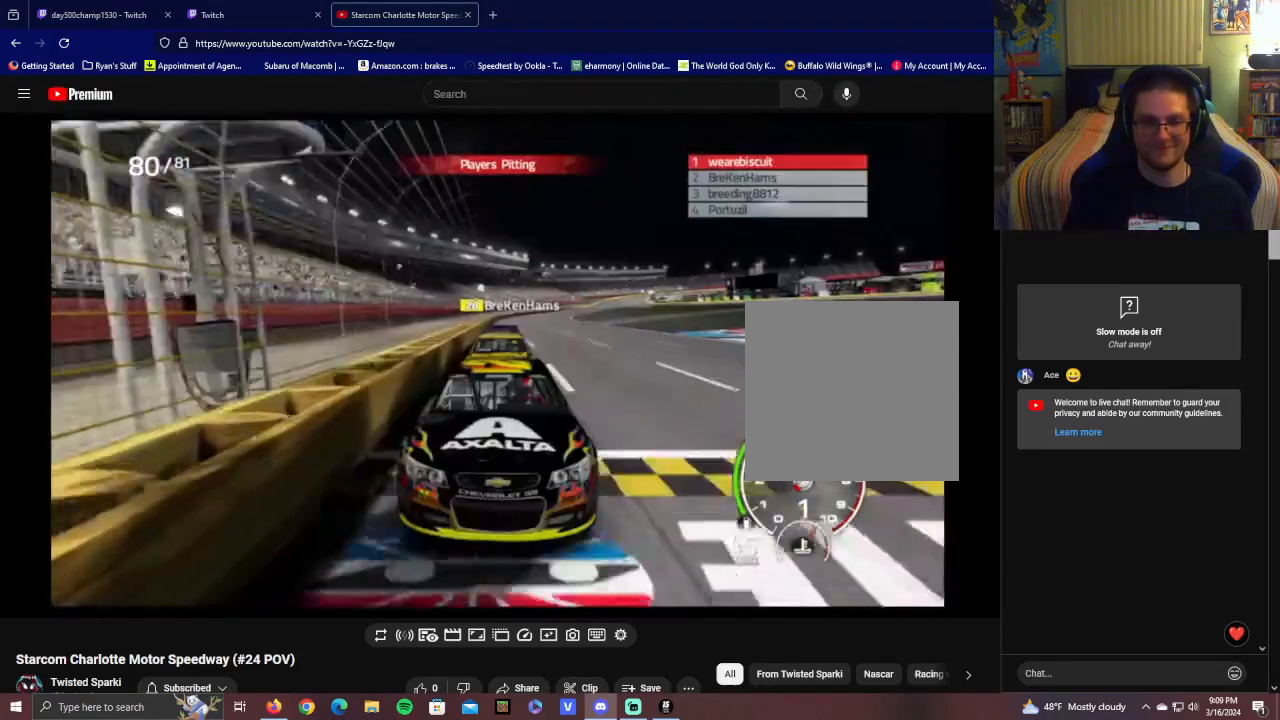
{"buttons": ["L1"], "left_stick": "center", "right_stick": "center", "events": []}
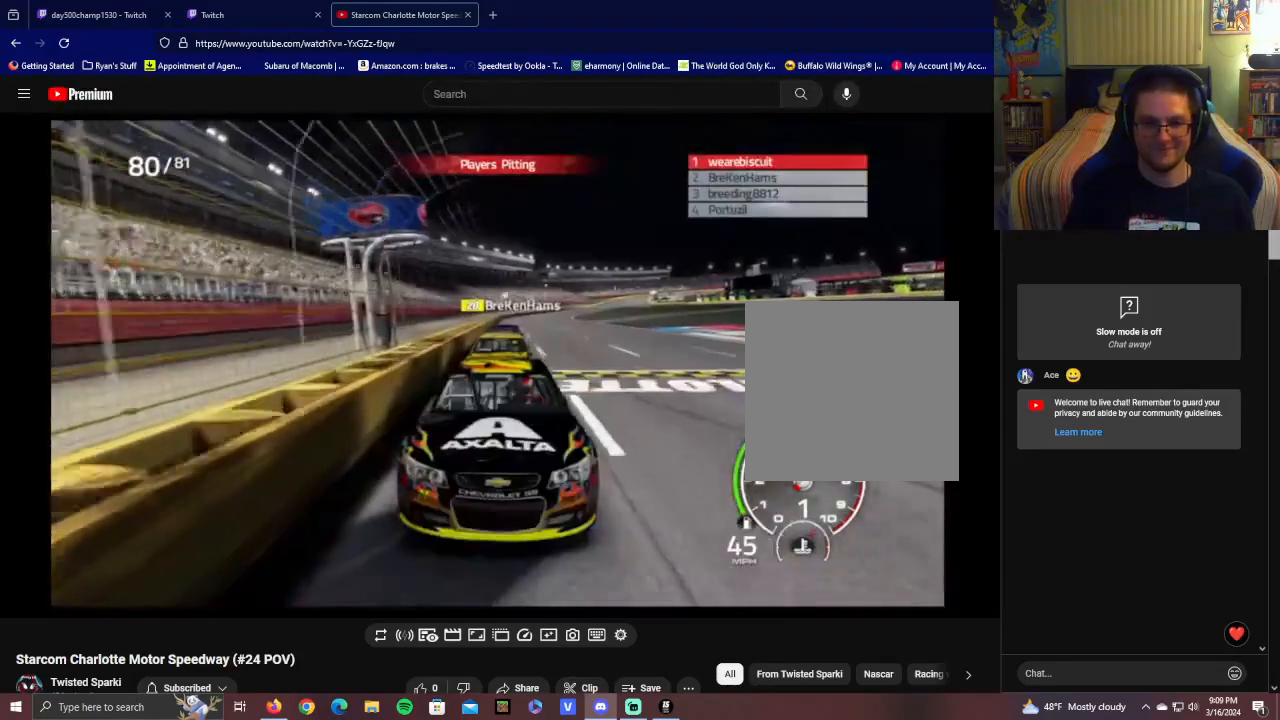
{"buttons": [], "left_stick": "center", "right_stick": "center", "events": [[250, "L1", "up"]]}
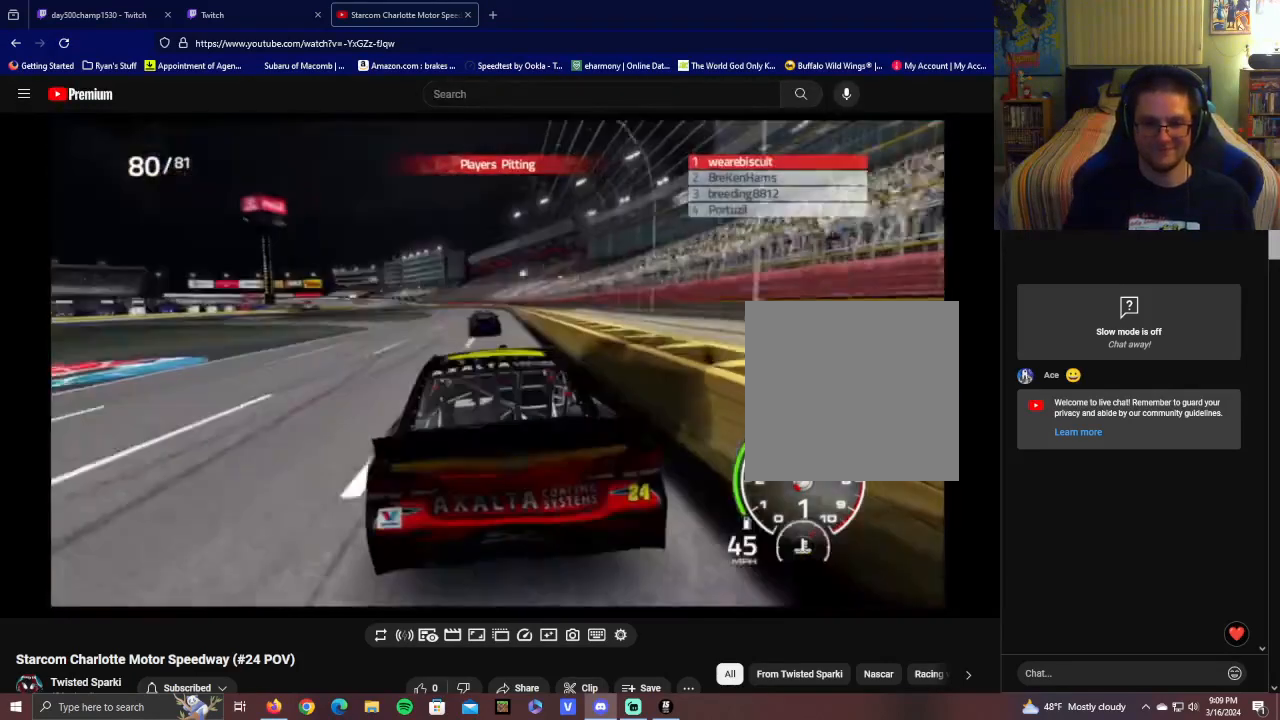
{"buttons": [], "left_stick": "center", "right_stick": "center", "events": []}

⁂

• INSTRUCTIONS TO FOLLOW:
Set the listing down verbatim, excluding pictures.

• SOLUTION TO THE PROBLEM:
{"buttons": ["L1"], "left_stick": "center", "right_stick": "center", "events": []}
{"buttons": [], "left_stick": "center", "right_stick": "center", "events": [[250, "L1", "up"]]}
{"buttons": [], "left_stick": "center", "right_stick": "center", "events": []}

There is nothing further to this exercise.